As reported by The Times (a British newspaper, so she’s probably deeply troubled that her “own people” are after her), her $2.5 million home in England wastes 1,020 kilowatt hours per year. Just to put that in perspective, a 60-watt bulb used for one hour consumes 0.06 kilowatt hours of electricity. Therefore, a person would have to leave 32 lamps burning 24-hours-a-day for an entire year to waste that amount of energy. And that, dear Gwyneth, makes you a bit of a “wanker.”

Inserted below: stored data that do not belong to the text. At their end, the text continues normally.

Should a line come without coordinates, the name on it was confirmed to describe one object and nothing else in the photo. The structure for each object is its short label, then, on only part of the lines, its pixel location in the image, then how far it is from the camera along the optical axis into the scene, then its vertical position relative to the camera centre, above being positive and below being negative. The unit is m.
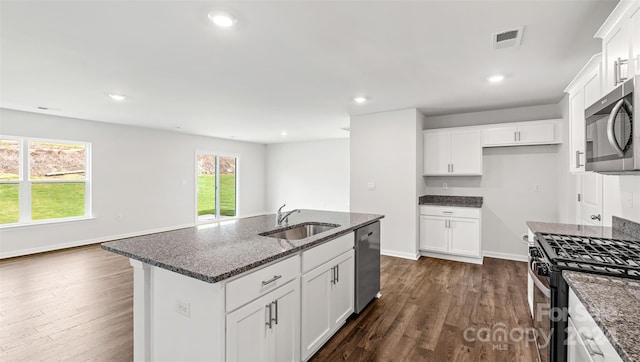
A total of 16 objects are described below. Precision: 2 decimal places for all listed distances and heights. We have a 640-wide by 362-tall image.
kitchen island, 1.45 -0.64
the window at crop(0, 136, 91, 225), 4.78 +0.01
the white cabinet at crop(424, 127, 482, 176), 4.56 +0.47
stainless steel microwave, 1.32 +0.26
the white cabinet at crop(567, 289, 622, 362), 0.93 -0.57
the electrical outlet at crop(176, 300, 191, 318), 1.54 -0.68
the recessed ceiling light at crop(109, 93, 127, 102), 3.84 +1.13
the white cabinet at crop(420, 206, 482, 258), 4.35 -0.77
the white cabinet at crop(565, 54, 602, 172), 2.05 +0.63
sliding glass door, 7.82 -0.14
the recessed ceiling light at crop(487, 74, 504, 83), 3.13 +1.13
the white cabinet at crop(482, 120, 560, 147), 4.16 +0.70
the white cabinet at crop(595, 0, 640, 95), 1.49 +0.76
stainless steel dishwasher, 2.75 -0.83
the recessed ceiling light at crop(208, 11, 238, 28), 1.92 +1.10
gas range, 1.36 -0.41
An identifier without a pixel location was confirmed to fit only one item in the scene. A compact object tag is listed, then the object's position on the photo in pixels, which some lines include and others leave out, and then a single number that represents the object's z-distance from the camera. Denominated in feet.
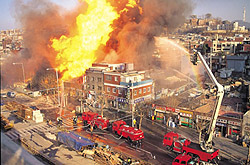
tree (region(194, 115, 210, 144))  75.79
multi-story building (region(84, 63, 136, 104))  126.73
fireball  149.59
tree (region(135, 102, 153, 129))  102.13
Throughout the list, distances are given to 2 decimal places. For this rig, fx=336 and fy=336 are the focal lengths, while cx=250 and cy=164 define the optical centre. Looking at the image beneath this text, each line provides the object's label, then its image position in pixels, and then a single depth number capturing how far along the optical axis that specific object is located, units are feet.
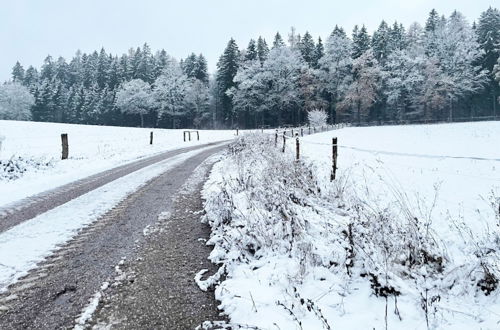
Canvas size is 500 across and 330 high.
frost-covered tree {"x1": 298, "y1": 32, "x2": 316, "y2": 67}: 211.20
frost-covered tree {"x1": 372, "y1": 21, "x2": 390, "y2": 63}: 206.80
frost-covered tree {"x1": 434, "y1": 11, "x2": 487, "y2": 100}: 172.76
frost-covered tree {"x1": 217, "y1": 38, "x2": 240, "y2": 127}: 213.25
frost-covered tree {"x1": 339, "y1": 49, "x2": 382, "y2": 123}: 173.88
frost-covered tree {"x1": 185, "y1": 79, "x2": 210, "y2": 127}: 224.33
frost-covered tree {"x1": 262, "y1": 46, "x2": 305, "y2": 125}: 189.06
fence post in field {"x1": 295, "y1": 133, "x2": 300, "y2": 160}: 41.03
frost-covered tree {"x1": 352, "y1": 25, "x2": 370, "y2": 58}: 199.84
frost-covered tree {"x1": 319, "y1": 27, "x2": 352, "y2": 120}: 182.91
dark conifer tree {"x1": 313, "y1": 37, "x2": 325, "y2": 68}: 208.33
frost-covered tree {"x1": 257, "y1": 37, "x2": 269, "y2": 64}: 219.78
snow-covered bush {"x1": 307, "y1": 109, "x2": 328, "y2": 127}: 157.27
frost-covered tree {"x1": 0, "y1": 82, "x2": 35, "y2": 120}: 252.01
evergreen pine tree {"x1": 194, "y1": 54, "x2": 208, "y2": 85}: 244.01
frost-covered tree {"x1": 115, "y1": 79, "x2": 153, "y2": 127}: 232.12
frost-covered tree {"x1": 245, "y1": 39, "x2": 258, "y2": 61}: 214.90
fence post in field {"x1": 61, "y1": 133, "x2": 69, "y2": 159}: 55.62
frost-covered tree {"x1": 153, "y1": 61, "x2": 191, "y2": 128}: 224.12
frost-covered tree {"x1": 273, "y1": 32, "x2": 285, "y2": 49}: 211.00
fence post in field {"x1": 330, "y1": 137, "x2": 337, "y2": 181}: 32.02
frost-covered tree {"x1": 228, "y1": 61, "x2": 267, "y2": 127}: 190.29
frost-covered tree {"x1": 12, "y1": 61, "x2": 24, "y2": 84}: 356.18
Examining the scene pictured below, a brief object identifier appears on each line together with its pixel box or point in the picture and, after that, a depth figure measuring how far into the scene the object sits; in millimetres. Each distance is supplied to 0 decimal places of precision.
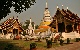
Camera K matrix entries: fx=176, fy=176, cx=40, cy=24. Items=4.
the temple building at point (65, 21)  39438
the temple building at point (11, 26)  46203
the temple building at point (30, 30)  66500
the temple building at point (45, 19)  68375
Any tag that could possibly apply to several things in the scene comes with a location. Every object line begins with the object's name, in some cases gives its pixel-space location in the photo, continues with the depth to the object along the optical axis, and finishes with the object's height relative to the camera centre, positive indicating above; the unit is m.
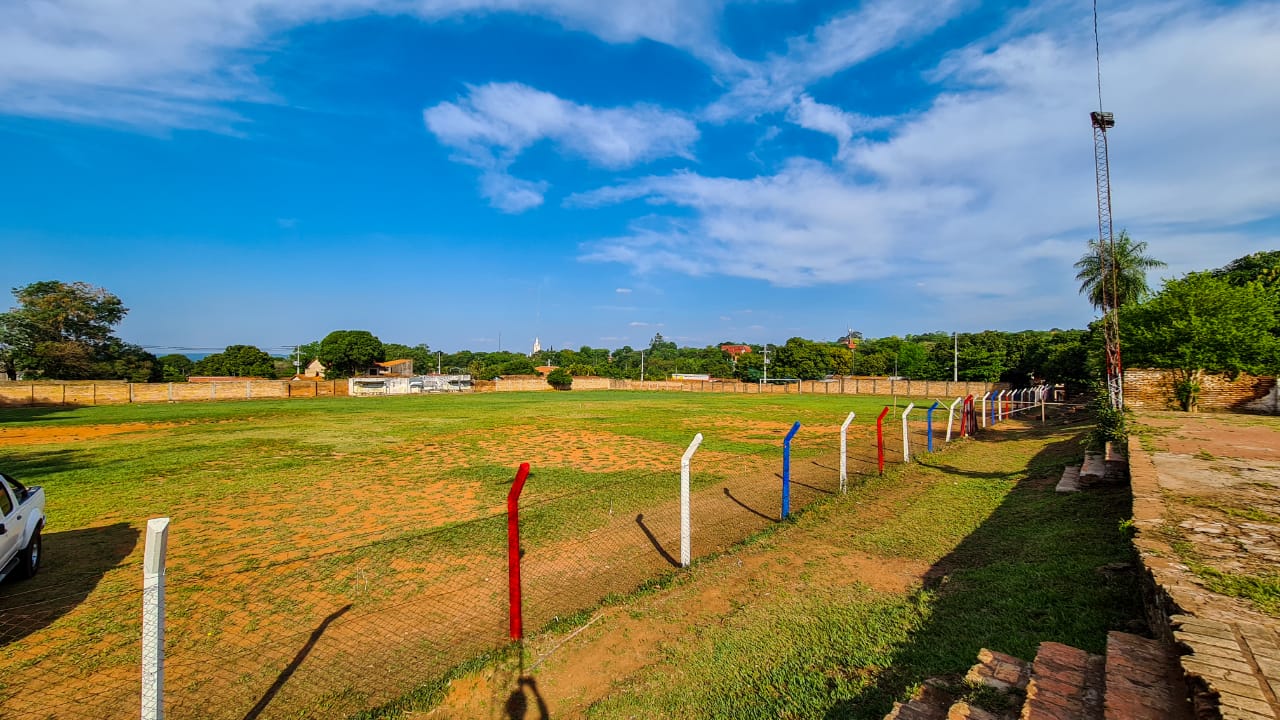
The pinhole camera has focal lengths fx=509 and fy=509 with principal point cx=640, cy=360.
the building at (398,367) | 88.64 +1.45
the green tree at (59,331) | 48.59 +4.80
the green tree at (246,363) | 79.12 +2.19
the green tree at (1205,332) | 18.42 +1.34
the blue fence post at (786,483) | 7.85 -1.75
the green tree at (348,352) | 77.44 +3.66
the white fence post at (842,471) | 9.53 -1.89
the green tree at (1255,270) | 28.45 +6.66
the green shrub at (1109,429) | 10.41 -1.30
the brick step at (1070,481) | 8.49 -1.94
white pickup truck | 5.54 -1.73
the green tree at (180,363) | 92.65 +2.94
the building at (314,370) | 104.49 +1.38
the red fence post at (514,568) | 4.57 -1.76
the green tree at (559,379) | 75.62 -0.76
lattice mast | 17.95 +1.29
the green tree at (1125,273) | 39.28 +7.59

Now I know, Smallest Users, the you have no desire to tread the Paltrow path, so I’ve found one easy way you can steer clear of her fate. You know that flat screen in your den that you watched Great Expectations on? C’mon guys, you know that movie – it’s the one your girlfriend made you watch that sounded all literary but ended up being totally awesome because Gwyneth spent half of it being drawn naked? (And why are women in movies always so willing to be drawn naked? That picture from Titanic looked like my nephew could have done it. Hint: Every guy is “an artist” if you’re willing to take your top off.) Anyway, even after Ms. Havisham died and you turned off the TV, it continued to use 85% of the amount of energy it did while it was on.

That’s a whole lot of power to expend for an empty black screen. So here’s the easy way to fix it: the Smart Strip. It works just like any power strip but it senses when devices are off and automatically stops the flow of power. You don’t even have to flip a switch. Still need more of an incentive? It costs about $25 but can save you up to $30 a month on your bill. Go ahead and do the math on the one-year savings for yourself; Mama’s tired from coming up with all the Gwyneth references.

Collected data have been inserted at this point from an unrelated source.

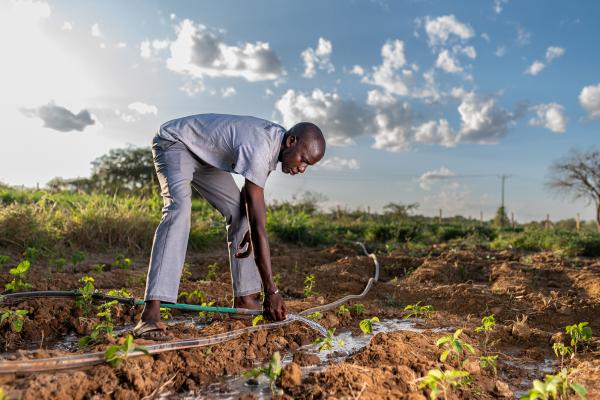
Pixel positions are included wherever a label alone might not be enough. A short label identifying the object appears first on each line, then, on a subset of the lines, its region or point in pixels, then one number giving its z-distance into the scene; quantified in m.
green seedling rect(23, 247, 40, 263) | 6.59
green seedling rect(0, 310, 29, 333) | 3.46
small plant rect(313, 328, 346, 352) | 3.11
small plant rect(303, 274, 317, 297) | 5.11
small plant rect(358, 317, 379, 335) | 3.34
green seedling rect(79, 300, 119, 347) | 3.03
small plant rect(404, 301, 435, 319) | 4.26
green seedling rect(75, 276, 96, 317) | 4.09
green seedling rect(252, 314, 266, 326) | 3.39
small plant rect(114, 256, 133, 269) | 6.14
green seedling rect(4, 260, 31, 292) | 4.06
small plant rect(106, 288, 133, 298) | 4.15
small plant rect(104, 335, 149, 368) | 2.46
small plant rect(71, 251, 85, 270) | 6.63
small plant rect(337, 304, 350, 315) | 4.20
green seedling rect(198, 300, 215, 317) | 3.94
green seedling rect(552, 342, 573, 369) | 3.17
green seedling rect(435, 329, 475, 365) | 2.67
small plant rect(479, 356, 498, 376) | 2.88
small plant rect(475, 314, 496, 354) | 3.34
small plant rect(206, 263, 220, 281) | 6.00
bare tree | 34.81
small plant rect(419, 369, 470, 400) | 2.22
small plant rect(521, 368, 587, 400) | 2.00
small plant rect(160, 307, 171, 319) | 4.08
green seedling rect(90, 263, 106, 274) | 5.84
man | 3.21
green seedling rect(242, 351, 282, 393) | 2.42
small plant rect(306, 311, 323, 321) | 3.92
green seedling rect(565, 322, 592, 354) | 3.19
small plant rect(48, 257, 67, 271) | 6.14
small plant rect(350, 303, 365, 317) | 4.34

Basically, the strip is cheap and easy, and since  Platinum closed down, it’s the only cheap and easy strip you’re gonna find around these parts. Yep, just went there. Furthermore, Oprah endorses it, and I’m pretty sure it’s a law in the U.S. that she tells us what is and is not good for us. Don’t like that, America? Well then go back to England. And take Gwyneth with you.

2 Comments leave one →
  1. Laws permalink
    June 18, 2010 5:25 pm

    Akin, you are my hero.

  2. dewitt permalink
    June 21, 2010 8:07 am

    Awesome… environmentally conscious while bashing a hollywood type.